Pigs are great animals and I miss working with them! Good luck!

PS - the potbellied pig with mites -could have picked them up from contaminated straw/hay. Best thing to do is to do an insecticidal shampoo - scrub the piggy with a soft bristed brush. If that doesn't clear it up, you may need to get a vet to do a skin scraping to find out exactly what mite it is. Pigs also get dry skin, which can present like mite irritation, where they itch and scratch a lot. Aloe vera lotion massaged in to affected areas can help!


----------



## Zoo-Man (Apr 12, 2008)

Oh how cool! I'd love a couple of pet pigs if I had the land! They are so intelligent, people don't realise just how misunderstood pigs actually are!


----------



## NaomiR (Jan 26, 2009)

I AM A GREAT BIG PIG FAN :lol2:
Would absolutly LOVE to have a couple size not important :2thumb:


----------



## ambyglam (Nov 16, 2009)

I wanted one too, and the answer is... dont get one. They grow bigger then you think and are immensely hard work!


----------



## miss_ferret (Feb 4, 2010)

im officialy very jeleous! i love pigs but we really havnt the space for them so im having to make do with the pig at the farm, however being a large white sow shes about as far removed from a mini-pig as you can get :lol2: prepare yourself for a lot of back scratching.......:2thumb:


----------



## abandonallhope (Jun 19, 2009)

Ummm, micro bacon. 

Can't offer any advise but good luck, they do actually look like great fun.


----------



## benjo (Oct 31, 2007)

Loderuna;6695213......
PS - the potbellied pig with mites -could have picked them up from contaminated straw/hay. Best thing to do is to do an insecticidal shampoo - scrub the piggy with a soft bristed brush. If that doesn't clear it up said:


> thanks for the advice, will try all of these. we did read online about Avon skin so soft (i think) and i advised her to bath the pig in luke warm water and rub of of that in.. i have yet to hear her tell me shes done it..
> 
> iv always wanted a pig since i was a child, but i wouldnt get one any time soon because of money/space/plus the zoo i have. i would get two micros (sisters) to help with the company instead of one and worrying about it. pics when you get them


----------



## Zoo-Man (Apr 12, 2008)

That ugly moose Katie Price got a micro piglet as a wedding present from one of her bridesmaids. Poor pig, having to look at that face everyday!


----------



## ditzychick (Aug 21, 2009)

I help look after some kune kune pigs and must say they are fantastic creatures but definatley very social and agree with another poster that either another pig or someone to be with all day. I have been in touch with the kune kune society uk and they apparently have large numbers of people contact them saying they have bought a "micro" pig then later finding that the piglet has grown into a 20 something inch pig instead of the claimed 16" (approx) they are supposed to get to. Micro pigs ,if i am correct, are origionally kune kunes, but the smaller pigs have been bred to create smaller pigs and then the smaller of those used etc.

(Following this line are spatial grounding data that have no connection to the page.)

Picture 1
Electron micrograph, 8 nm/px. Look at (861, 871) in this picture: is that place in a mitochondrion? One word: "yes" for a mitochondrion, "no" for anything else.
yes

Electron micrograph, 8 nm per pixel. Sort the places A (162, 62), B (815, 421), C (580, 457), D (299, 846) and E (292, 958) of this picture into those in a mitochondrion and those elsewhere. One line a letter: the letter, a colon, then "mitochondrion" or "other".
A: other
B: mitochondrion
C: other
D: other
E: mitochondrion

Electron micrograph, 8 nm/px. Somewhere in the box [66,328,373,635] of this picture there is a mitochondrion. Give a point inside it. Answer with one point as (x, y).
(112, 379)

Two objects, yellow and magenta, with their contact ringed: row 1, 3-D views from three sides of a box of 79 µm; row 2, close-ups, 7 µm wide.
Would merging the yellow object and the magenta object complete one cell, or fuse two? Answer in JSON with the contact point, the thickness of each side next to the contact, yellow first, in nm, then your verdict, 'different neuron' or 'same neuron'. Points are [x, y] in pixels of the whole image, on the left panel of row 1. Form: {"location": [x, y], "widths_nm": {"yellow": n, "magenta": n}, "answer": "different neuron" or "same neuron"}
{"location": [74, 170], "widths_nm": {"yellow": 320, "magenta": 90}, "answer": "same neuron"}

Saying that enjoy your new companion, they are very easy to love :flrt:


----------



## Zoo-Man (Apr 12, 2008)

I agree, I don't think they should be kept singly. Pigs are highly social animals & benefit from the companionship of another porcine creature.


----------



## RhianB87 (Oct 25, 2009)

I agree with what has been said, I wouldnt just get one if I was you. Pigs are very social animals. I had to seperate some during I study I did and they hated being apart from their social group.

Pigs are very strong. It look 4 people and a fence to control one for an injection and this was a half grown kune kune.

In my opinion pigs should be in a field doing what pigs do best, which is getting very dirty!


----------



## Captainmatt29 (Feb 28, 2009)

I'm getting a companion at the same time just going to do alot of preparation first 


Sent from my iPhone using Tapatalk


----------



## Zoo-Man (Apr 12, 2008)

messengermatt said:


> I'm getting a companion at the same time just going to do alot of preparation first
> 
> 
> Sent from my iPhone using Tapatalk


Nice one! You'll love them so much! Pigs are amazing creatures!


----------